Material provided:
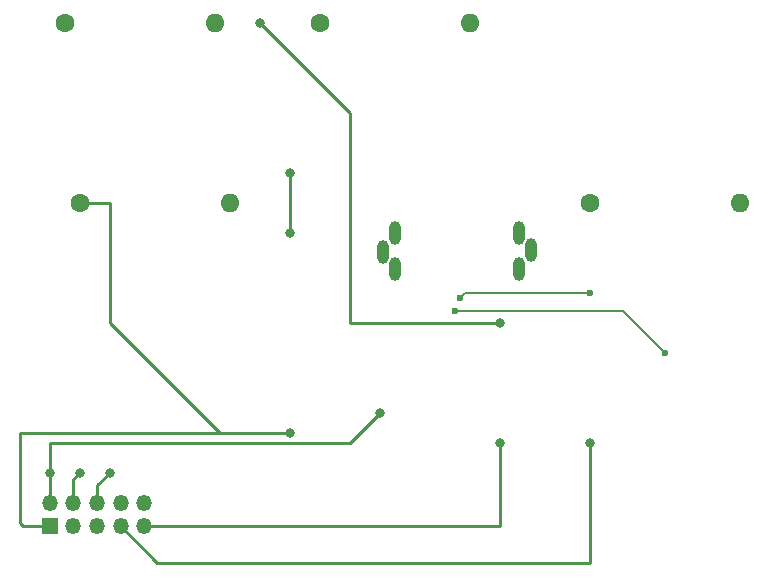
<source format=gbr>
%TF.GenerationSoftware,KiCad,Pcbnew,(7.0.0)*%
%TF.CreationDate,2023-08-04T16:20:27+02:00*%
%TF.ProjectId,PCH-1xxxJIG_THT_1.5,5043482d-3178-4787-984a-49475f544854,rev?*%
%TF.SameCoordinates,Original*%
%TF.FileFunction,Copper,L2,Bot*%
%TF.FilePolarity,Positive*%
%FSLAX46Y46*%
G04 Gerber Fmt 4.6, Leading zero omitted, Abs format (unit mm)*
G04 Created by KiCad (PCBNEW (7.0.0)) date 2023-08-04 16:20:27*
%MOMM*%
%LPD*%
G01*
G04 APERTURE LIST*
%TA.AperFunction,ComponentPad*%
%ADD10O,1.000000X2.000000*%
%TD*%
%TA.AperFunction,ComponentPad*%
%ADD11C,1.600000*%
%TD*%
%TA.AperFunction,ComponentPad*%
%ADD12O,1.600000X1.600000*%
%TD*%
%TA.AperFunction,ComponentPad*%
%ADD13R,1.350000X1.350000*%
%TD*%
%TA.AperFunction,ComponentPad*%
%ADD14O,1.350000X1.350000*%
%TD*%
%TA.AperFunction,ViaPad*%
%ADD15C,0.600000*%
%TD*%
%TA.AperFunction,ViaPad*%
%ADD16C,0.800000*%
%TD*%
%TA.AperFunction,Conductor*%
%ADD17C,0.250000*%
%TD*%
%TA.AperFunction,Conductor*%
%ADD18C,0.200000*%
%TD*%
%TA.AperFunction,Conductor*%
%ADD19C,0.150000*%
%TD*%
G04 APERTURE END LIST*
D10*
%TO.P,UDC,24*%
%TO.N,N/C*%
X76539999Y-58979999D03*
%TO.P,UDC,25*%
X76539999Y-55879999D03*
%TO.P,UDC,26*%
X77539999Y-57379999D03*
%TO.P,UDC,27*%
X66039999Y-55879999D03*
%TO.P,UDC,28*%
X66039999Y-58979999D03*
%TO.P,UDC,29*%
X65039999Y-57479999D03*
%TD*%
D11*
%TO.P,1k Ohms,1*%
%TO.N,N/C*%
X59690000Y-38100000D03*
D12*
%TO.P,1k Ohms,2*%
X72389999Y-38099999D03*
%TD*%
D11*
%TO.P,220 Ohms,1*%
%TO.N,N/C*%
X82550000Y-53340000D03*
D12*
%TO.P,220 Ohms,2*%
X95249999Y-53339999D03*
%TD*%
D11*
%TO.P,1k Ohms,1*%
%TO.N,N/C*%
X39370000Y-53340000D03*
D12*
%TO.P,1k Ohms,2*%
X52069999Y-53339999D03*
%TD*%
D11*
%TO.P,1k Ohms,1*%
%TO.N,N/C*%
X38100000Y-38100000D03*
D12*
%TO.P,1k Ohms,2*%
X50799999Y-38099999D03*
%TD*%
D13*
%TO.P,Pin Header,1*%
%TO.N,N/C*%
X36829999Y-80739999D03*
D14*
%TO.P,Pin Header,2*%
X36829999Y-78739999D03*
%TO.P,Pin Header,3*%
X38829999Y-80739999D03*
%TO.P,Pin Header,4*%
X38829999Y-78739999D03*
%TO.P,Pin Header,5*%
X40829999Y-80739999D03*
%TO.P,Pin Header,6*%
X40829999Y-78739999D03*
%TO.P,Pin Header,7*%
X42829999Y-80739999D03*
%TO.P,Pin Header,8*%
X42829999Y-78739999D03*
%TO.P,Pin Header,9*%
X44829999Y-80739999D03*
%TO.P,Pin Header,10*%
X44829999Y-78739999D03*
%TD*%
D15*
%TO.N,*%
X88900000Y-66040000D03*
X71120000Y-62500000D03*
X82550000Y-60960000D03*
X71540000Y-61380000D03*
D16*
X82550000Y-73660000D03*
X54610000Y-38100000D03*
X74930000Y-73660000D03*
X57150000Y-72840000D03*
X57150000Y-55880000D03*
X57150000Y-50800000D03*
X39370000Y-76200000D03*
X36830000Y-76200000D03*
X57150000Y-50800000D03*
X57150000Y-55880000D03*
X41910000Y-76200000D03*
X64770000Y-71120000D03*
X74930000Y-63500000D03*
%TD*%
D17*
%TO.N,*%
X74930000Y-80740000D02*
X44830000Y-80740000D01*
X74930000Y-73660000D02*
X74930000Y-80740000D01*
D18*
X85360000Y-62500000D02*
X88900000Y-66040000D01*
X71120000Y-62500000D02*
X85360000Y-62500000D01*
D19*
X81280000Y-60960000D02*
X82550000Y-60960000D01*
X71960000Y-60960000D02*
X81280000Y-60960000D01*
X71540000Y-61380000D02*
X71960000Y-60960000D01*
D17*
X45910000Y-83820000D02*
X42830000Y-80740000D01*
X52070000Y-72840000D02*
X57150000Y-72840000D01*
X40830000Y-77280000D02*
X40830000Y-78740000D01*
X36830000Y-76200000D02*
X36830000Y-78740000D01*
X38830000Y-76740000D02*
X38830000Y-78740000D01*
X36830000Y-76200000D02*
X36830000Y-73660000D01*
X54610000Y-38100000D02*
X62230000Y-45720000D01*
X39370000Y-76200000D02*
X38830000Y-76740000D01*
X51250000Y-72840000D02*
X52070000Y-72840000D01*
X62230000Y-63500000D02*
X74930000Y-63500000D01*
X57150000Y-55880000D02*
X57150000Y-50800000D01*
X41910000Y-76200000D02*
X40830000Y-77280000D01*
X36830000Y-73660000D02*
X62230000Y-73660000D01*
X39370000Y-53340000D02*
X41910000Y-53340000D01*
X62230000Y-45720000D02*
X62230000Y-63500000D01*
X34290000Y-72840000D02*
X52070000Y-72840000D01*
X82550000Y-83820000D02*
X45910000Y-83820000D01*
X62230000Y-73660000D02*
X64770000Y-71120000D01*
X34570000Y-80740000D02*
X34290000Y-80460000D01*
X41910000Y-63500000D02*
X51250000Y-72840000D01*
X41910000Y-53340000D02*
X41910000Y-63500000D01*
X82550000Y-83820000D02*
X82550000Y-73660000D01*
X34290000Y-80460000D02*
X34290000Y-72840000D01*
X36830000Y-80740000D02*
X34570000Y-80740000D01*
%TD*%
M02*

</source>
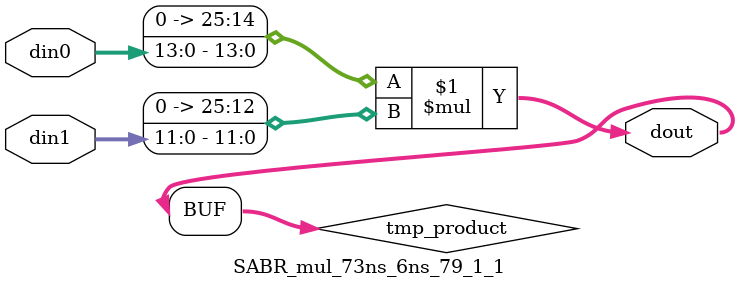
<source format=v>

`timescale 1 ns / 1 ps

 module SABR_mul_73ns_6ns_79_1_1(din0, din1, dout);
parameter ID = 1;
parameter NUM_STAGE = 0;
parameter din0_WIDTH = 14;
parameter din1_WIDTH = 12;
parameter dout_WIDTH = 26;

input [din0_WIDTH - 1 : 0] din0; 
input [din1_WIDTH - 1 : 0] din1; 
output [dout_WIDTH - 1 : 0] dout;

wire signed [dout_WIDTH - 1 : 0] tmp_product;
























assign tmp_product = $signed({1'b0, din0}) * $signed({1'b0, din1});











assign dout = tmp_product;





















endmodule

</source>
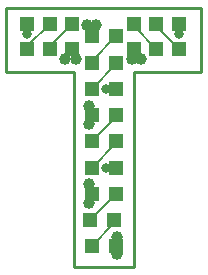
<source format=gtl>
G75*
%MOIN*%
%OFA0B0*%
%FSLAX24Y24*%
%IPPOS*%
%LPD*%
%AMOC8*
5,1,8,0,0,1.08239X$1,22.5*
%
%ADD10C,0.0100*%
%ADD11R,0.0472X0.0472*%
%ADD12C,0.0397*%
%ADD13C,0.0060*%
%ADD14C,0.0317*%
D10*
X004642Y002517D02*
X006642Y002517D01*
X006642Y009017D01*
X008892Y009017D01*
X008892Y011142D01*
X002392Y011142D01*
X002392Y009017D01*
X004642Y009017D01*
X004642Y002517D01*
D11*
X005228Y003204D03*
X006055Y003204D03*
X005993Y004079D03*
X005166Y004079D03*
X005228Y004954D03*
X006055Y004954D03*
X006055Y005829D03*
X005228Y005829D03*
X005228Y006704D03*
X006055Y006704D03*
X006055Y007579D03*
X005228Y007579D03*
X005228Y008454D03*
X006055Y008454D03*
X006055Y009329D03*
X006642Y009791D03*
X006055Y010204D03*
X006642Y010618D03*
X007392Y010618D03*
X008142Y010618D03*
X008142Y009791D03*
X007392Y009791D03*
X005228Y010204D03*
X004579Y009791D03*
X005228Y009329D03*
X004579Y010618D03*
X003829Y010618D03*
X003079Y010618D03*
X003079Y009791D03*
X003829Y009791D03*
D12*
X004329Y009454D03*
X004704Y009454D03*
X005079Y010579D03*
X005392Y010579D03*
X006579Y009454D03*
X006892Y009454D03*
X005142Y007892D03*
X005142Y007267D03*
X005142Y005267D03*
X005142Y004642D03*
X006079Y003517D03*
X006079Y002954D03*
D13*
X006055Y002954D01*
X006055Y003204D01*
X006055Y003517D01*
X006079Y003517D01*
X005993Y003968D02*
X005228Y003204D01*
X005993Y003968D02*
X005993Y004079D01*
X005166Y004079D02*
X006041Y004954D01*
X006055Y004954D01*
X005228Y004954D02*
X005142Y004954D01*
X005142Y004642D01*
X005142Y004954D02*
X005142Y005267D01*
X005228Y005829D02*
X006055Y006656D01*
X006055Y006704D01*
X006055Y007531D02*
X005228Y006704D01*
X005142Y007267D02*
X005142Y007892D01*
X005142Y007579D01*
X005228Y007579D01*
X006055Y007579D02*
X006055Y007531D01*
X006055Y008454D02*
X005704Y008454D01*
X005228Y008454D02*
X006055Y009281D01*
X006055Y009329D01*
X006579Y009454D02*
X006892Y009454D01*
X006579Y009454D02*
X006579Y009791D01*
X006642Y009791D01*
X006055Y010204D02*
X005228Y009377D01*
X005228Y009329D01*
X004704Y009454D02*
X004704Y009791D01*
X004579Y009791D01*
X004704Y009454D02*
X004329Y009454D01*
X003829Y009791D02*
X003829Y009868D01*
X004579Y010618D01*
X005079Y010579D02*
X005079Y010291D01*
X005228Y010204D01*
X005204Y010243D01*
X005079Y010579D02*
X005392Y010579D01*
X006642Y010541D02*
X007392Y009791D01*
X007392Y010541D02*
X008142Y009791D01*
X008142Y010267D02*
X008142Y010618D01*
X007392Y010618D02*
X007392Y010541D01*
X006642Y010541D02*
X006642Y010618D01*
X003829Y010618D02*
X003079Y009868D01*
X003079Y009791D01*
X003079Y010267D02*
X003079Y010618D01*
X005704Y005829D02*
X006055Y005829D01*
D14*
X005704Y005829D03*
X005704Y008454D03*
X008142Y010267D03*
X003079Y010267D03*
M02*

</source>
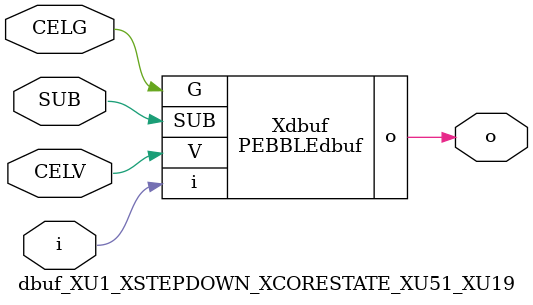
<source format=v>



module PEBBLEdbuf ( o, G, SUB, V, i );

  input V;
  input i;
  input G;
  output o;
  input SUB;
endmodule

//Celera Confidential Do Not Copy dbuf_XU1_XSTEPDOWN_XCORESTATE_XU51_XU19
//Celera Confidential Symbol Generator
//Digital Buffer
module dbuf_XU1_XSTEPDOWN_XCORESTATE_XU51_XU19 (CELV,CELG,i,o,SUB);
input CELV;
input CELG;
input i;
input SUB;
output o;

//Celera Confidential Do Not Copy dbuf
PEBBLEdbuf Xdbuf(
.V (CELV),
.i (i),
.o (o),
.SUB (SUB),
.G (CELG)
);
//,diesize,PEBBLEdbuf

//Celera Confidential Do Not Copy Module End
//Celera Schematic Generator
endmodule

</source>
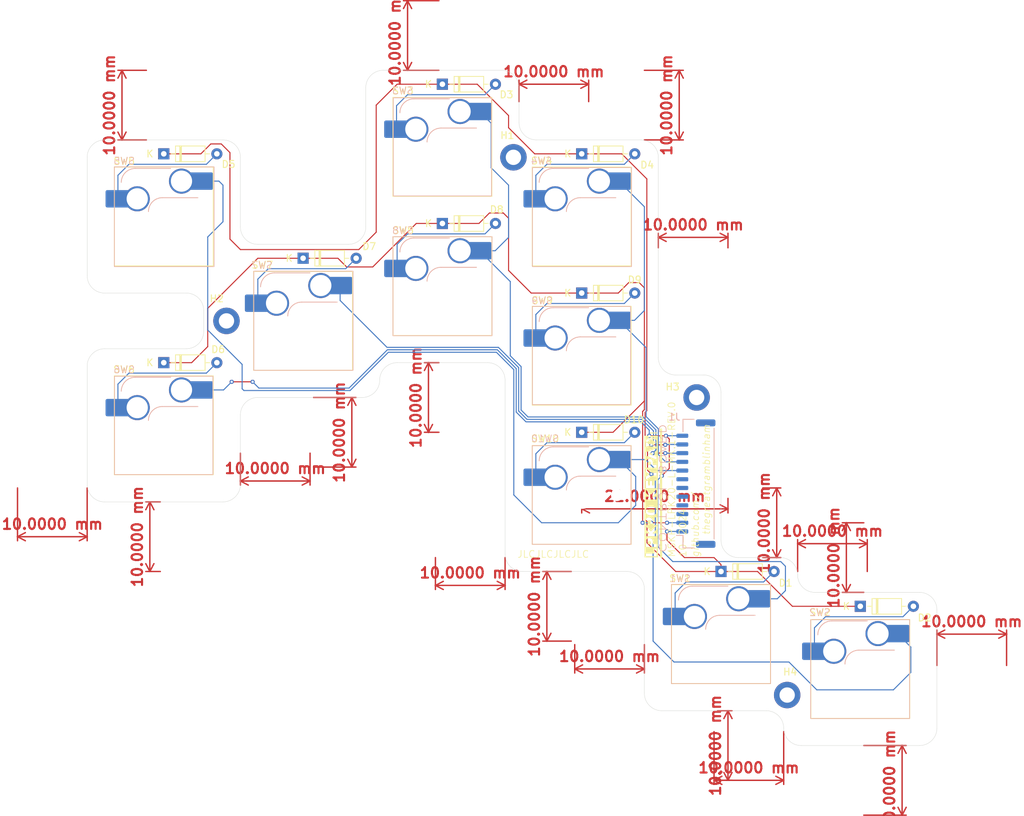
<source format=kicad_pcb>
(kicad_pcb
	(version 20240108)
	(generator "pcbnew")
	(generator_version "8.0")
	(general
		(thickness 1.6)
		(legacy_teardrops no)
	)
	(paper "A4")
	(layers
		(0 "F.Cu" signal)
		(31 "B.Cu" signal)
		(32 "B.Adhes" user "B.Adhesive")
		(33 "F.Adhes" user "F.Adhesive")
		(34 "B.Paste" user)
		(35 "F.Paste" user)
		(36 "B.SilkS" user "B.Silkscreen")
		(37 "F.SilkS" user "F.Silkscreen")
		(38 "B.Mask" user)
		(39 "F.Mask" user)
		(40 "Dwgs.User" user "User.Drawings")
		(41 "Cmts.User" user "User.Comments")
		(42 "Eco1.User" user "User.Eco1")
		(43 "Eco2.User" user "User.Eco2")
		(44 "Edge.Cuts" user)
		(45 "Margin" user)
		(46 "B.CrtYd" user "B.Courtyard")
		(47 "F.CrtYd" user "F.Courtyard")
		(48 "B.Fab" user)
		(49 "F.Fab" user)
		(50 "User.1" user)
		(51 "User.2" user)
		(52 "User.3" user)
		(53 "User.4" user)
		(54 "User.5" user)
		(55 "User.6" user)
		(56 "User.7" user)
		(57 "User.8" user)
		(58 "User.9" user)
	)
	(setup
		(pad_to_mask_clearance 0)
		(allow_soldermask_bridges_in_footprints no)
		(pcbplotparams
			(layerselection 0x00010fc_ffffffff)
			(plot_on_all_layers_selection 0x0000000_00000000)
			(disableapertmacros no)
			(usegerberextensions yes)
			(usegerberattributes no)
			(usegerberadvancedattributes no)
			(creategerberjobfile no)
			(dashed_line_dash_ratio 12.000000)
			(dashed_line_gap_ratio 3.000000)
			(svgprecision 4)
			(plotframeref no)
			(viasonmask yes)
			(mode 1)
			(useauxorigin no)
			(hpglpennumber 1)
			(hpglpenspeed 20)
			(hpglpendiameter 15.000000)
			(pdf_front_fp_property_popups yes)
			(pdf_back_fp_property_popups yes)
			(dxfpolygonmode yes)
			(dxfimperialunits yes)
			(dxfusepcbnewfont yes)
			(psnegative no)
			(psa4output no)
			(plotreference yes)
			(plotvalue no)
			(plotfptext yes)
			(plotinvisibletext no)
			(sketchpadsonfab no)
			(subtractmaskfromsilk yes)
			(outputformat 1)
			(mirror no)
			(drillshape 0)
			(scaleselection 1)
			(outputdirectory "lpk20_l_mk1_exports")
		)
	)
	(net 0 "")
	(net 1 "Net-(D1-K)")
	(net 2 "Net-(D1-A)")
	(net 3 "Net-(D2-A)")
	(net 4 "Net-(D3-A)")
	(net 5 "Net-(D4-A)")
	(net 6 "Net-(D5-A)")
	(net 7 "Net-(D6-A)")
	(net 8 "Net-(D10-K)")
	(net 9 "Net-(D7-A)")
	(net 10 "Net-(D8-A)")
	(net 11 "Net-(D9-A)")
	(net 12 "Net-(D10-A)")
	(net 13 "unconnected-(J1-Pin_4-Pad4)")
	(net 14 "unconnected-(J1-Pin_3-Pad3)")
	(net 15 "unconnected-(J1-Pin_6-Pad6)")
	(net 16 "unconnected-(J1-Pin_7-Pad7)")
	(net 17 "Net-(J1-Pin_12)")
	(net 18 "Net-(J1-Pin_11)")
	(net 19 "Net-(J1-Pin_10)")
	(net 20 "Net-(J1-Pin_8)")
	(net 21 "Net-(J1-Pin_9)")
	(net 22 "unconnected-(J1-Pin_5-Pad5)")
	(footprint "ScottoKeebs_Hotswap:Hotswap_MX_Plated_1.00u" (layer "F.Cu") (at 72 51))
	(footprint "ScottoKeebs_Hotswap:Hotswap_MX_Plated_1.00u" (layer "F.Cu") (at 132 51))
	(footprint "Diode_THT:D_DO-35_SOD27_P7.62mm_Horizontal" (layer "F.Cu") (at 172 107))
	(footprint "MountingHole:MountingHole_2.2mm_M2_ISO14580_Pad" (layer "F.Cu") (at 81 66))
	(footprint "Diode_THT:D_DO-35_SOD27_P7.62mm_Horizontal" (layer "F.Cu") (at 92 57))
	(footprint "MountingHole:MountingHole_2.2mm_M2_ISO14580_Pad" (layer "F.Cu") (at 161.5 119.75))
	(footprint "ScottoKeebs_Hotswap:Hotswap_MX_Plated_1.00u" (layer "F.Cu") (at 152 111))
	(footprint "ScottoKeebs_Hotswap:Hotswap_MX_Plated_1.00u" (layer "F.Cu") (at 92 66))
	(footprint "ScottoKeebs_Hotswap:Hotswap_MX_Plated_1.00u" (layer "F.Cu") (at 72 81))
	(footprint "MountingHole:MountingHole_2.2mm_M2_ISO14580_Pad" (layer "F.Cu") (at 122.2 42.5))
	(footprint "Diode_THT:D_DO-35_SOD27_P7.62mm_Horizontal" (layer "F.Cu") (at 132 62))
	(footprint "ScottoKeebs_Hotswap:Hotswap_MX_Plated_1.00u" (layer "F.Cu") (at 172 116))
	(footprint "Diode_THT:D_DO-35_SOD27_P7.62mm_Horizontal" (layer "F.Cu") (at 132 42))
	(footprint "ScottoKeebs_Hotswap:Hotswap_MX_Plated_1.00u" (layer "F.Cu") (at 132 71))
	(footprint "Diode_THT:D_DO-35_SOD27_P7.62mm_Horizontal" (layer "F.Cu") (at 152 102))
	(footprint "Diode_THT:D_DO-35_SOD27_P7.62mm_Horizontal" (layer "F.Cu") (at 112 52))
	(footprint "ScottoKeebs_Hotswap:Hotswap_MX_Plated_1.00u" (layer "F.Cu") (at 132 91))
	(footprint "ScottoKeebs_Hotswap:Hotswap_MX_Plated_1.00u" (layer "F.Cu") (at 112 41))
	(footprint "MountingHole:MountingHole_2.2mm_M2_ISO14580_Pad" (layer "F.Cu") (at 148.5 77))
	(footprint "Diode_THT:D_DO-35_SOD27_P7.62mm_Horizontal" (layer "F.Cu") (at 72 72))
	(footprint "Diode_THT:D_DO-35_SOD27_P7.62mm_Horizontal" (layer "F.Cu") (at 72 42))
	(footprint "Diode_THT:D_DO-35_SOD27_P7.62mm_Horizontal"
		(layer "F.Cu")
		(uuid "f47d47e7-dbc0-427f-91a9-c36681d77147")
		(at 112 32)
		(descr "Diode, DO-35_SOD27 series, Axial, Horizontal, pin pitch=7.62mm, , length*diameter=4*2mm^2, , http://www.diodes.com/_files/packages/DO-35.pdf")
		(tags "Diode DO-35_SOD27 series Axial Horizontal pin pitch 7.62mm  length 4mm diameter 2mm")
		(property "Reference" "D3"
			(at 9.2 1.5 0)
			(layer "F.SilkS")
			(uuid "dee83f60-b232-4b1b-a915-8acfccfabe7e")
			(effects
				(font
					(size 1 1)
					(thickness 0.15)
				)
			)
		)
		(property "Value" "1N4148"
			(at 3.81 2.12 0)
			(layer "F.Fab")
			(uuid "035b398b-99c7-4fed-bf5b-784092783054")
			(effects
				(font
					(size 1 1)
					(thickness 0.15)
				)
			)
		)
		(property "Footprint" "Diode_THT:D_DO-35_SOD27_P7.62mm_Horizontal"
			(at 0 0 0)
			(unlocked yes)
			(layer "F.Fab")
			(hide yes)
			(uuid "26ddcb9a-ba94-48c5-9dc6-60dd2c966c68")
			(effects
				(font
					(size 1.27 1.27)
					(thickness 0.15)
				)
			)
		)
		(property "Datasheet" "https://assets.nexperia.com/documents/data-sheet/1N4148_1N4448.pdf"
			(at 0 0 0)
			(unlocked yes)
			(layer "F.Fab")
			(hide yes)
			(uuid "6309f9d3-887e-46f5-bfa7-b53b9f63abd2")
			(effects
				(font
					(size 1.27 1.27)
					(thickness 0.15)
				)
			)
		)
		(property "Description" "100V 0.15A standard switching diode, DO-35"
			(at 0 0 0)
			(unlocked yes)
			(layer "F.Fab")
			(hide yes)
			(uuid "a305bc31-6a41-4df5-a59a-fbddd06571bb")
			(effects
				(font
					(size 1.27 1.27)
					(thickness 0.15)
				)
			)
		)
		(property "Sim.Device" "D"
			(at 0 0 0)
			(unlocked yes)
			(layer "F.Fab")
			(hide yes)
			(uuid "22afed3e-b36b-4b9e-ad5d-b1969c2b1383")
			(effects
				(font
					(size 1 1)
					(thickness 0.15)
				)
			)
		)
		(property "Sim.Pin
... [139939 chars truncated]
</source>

Activity: Copy each line of the listing in which the word "Header" can be found.

Solution to this problem:
%TO.P,Pin Header,1*%
%TO.P,Pin Header,2*%
%TO.P,Pin Header,3*%
%TO.P,Pin Header,4*%
%TO.P,Pin Header,5*%
%TO.P,Pin Header,6*%
%TO.P,Pin Header,7*%
%TO.P,Pin Header,8*%
%TO.P,Pin Header,9*%
%TO.P,Pin Header,10*%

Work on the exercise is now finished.